İşte bu işaretlerin ikiye ayrıldığı yere gelince biraz dikkat. Sağa devam
ederseniz Andriake’ye, sola devam ederseniz Kapaklı’ya gidersiniz. Burada
tabela veya herhangi bir yönlendirme yok. Bu yol ayrımından sonra Andriake’ye
doğru tam bir kelebek cennetinden geçeceksiniz. Tür tür kelebekler etrafınızda
dönüp duracak. 2.5 – 3 km yürüdükten sonra bu rotayı yürüme değecek başka bir
manzara daha karşılayacak sizi. Yukarılardan Andriake limanının manzarası…

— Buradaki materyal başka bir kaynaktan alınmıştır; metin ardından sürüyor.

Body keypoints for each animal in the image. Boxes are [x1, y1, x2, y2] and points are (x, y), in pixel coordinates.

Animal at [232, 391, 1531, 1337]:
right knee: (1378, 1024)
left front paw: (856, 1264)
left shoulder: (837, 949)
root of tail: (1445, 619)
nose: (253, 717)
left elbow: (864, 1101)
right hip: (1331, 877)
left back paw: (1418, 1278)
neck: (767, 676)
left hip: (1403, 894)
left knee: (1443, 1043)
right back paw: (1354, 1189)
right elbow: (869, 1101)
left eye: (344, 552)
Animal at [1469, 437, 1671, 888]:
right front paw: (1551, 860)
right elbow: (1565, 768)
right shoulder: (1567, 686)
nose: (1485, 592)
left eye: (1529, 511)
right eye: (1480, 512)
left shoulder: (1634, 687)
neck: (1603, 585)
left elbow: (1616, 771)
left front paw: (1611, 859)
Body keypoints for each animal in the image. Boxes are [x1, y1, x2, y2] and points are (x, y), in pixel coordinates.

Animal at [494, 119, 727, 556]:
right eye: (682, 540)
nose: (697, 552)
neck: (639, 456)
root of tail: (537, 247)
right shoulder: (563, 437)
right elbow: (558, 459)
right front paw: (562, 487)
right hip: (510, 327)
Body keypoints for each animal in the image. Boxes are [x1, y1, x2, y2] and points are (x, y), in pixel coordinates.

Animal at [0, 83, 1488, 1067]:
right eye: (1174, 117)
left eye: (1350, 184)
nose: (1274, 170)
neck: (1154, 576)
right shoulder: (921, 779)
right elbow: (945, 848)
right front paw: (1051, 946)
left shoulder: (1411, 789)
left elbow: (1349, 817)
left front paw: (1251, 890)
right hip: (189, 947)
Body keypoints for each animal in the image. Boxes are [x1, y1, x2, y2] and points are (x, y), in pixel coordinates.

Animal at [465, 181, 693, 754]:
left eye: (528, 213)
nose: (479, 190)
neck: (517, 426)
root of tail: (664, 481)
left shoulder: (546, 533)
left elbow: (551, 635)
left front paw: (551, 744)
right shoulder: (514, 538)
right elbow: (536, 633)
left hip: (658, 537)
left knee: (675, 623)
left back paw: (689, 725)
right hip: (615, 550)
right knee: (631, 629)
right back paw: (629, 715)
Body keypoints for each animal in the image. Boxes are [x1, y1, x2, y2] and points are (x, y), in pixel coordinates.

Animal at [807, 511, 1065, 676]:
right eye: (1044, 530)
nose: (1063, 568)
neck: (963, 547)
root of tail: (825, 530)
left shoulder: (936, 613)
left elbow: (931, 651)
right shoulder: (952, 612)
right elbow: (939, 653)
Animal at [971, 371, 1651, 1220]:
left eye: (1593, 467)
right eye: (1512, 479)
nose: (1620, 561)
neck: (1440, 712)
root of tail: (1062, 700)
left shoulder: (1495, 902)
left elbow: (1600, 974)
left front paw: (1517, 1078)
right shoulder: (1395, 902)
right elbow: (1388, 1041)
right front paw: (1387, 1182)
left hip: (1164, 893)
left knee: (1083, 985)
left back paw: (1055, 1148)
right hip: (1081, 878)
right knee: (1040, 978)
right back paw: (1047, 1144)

Yürüyün. Aşağıda Kapaklı’dan, Çakıl Plajı’ndan gelen patika ile birleşecek
yolunuz. Sola devam edin. Çayağzı’na, Salih abinin köprüsüne ve barakasına
çıkacaksınız. Karşıda gemilerin olduğu yer Andriake. Bulunduğunuz yerin suyu
kükürtlü. İçebilir ve girebilirsiniz. Girmeden geçerseniz yazık olur. Andriake
Kamping’de konaklamanızı öneririz. Çok güzel bir kamping alanı.